Read the data below. Every line holding the string "wrist" must be copied.

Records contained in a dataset
● ● ● ●
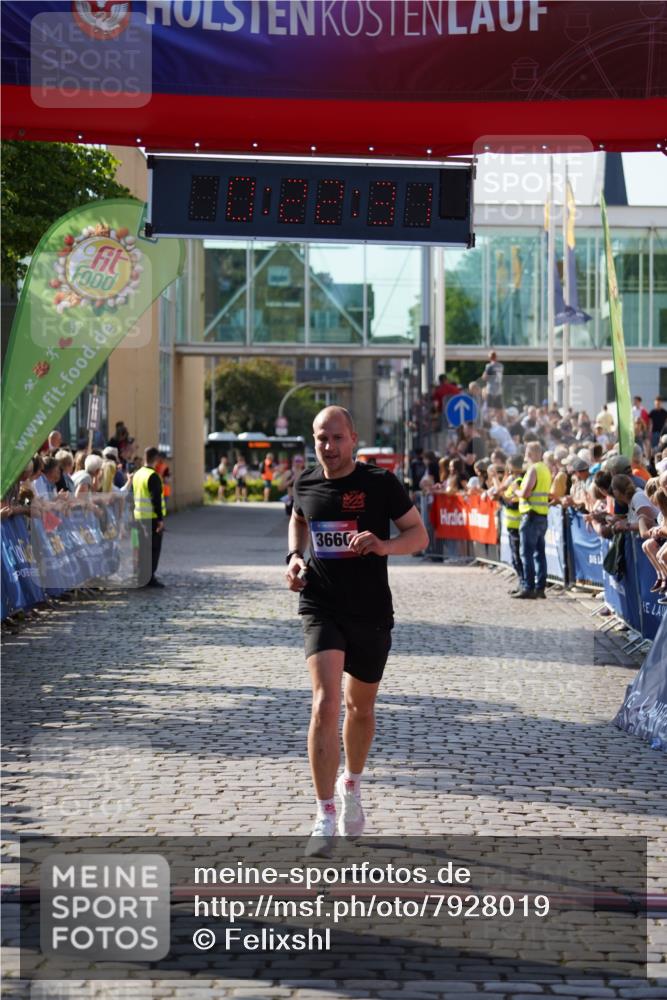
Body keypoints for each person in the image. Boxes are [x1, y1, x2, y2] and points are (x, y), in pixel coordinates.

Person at [285, 406, 428, 855]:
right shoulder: (305, 481)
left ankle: (352, 782)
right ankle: (324, 812)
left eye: (336, 438)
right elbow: (299, 519)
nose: (328, 447)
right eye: (320, 438)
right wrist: (293, 557)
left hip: (369, 611)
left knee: (359, 709)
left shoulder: (379, 484)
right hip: (321, 604)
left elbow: (419, 535)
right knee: (325, 704)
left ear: (354, 438)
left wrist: (384, 544)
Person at [513, 441, 552, 599]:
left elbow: (526, 493)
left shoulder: (533, 469)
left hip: (531, 515)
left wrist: (516, 489)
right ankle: (540, 588)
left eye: (527, 452)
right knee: (539, 553)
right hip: (542, 515)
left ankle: (529, 587)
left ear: (531, 454)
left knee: (526, 553)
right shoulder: (545, 469)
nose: (526, 456)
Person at [132, 446, 166, 588]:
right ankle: (149, 578)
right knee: (153, 548)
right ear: (156, 459)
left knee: (143, 548)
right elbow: (155, 499)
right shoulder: (153, 476)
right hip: (151, 518)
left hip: (139, 516)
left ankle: (141, 576)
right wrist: (160, 519)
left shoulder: (137, 474)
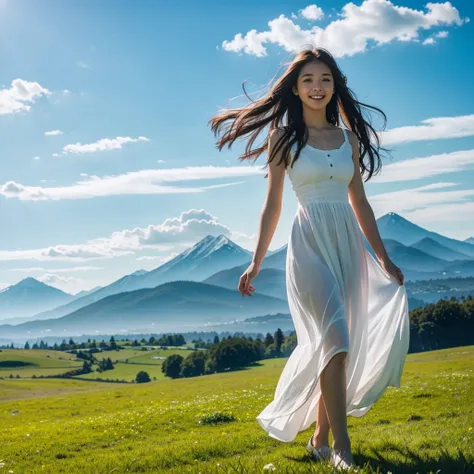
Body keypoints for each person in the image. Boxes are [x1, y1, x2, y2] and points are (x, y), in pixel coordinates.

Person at [208, 47, 410, 471]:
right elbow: (273, 206)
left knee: (336, 348)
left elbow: (362, 204)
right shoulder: (283, 138)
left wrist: (384, 259)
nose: (317, 87)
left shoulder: (348, 140)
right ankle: (342, 448)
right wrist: (256, 261)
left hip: (348, 244)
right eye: (308, 80)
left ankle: (319, 438)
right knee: (334, 338)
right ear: (296, 89)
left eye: (325, 80)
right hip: (308, 245)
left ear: (335, 87)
● ● ● ●
ANSWER SECTION:
right wrist: (293, 557)
left wrist: (384, 544)
left wrist: (516, 489)
right wrist: (160, 519)
left wrist: (384, 259)
right wrist: (256, 261)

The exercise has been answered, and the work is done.